AIM OF THE EXERCISE: Repeat the lines starting at the one that contains "list Postconfiguración de" and ending at the one that contains "list Propuestas para la".

--- start SUPPLIED MATERIAL ---

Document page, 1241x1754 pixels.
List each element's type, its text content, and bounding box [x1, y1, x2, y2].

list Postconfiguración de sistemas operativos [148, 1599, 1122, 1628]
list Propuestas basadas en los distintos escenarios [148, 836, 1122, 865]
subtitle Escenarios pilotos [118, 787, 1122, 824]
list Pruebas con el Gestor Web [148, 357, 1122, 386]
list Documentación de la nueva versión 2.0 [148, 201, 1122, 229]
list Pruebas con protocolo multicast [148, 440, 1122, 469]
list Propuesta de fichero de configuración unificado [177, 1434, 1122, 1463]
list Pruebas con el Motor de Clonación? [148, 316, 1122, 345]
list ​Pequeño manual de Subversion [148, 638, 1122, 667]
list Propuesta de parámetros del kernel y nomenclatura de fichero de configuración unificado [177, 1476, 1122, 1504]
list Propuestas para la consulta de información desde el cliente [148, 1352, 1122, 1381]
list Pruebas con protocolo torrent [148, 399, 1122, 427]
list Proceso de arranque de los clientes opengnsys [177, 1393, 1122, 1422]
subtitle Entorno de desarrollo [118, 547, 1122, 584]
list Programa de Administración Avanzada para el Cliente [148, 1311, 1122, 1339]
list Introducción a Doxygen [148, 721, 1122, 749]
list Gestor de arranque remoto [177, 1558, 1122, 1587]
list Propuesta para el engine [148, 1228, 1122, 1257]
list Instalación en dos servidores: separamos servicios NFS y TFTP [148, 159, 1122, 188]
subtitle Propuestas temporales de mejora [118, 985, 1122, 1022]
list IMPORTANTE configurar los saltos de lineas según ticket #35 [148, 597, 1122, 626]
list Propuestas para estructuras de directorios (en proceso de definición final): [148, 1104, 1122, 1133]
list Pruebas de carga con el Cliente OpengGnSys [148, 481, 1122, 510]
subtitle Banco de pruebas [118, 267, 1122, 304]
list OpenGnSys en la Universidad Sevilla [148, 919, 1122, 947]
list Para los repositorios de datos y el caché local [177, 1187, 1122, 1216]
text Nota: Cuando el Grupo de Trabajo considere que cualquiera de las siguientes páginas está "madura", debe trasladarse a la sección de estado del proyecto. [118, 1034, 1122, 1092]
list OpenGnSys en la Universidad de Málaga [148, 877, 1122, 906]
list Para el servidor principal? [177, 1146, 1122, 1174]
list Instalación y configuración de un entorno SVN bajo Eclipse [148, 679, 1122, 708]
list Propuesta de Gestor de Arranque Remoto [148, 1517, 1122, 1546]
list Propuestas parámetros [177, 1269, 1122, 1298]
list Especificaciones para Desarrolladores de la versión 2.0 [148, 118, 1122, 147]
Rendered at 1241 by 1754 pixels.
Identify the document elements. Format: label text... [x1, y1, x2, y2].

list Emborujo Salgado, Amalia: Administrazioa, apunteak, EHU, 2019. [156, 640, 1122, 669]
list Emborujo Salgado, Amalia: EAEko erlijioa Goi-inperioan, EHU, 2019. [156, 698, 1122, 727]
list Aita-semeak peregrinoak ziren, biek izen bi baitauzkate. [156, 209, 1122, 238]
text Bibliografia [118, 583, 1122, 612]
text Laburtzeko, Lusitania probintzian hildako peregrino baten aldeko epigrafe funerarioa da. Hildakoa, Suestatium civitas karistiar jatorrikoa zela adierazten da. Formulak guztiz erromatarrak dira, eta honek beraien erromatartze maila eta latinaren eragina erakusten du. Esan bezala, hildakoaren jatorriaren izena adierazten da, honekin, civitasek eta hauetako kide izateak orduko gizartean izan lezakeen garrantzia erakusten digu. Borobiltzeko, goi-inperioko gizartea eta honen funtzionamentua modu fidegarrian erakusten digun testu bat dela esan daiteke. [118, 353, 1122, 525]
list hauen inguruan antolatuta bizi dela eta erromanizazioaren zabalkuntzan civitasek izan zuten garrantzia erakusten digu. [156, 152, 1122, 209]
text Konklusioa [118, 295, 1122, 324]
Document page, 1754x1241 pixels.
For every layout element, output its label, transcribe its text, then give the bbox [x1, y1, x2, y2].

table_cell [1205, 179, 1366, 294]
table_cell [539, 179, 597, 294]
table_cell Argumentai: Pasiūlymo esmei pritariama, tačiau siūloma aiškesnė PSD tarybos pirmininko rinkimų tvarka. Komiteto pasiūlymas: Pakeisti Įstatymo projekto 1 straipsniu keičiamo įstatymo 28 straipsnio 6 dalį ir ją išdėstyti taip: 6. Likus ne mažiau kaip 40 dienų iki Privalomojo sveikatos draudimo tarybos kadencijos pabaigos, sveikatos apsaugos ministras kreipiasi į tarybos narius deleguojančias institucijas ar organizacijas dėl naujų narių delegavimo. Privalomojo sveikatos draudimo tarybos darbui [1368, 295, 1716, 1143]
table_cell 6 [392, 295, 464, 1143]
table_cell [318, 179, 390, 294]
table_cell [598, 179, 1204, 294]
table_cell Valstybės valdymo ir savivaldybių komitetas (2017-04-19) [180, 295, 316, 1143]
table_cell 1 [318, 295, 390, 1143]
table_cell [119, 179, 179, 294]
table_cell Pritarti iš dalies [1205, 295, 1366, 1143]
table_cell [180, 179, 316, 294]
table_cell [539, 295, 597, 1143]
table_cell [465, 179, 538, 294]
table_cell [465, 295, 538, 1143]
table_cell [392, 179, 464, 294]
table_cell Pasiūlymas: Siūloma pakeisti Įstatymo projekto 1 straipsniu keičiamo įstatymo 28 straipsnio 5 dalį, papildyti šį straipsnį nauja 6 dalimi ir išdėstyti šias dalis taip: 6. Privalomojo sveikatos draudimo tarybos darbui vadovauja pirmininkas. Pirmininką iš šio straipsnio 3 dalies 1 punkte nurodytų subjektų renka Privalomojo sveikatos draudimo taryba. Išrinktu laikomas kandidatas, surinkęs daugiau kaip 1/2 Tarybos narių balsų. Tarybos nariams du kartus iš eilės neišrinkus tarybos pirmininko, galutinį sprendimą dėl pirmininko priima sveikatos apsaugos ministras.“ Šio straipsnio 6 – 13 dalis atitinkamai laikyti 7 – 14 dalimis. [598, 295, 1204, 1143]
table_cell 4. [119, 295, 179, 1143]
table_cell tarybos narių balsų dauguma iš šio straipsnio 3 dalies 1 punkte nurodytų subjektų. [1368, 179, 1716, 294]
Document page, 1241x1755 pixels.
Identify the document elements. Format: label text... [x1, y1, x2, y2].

--- end SUPPLIED MATERIAL ---

OUTPUT FOR THIS TASK:
list Postconfiguración de sistemas operativos [148, 1599, 1122, 1628]
list Propuestas basadas en los distintos escenarios [148, 836, 1122, 865]
subtitle Escenarios pilotos [118, 787, 1122, 824]
list Pruebas con el Gestor Web [148, 357, 1122, 386]
list Documentación de la nueva versión 2.0 [148, 201, 1122, 229]
list Pruebas con protocolo multicast [148, 440, 1122, 469]
list Propuesta de fichero de configuración unificado [177, 1434, 1122, 1463]
list Pruebas con el Motor de Clonación? [148, 316, 1122, 345]
list ​Pequeño manual de Subversion [148, 638, 1122, 667]
list Propuesta de parámetros del kernel y nomenclatura de fichero de configuración unificado [177, 1476, 1122, 1504]
list Propuestas para la consulta de información desde el cliente [148, 1352, 1122, 1381]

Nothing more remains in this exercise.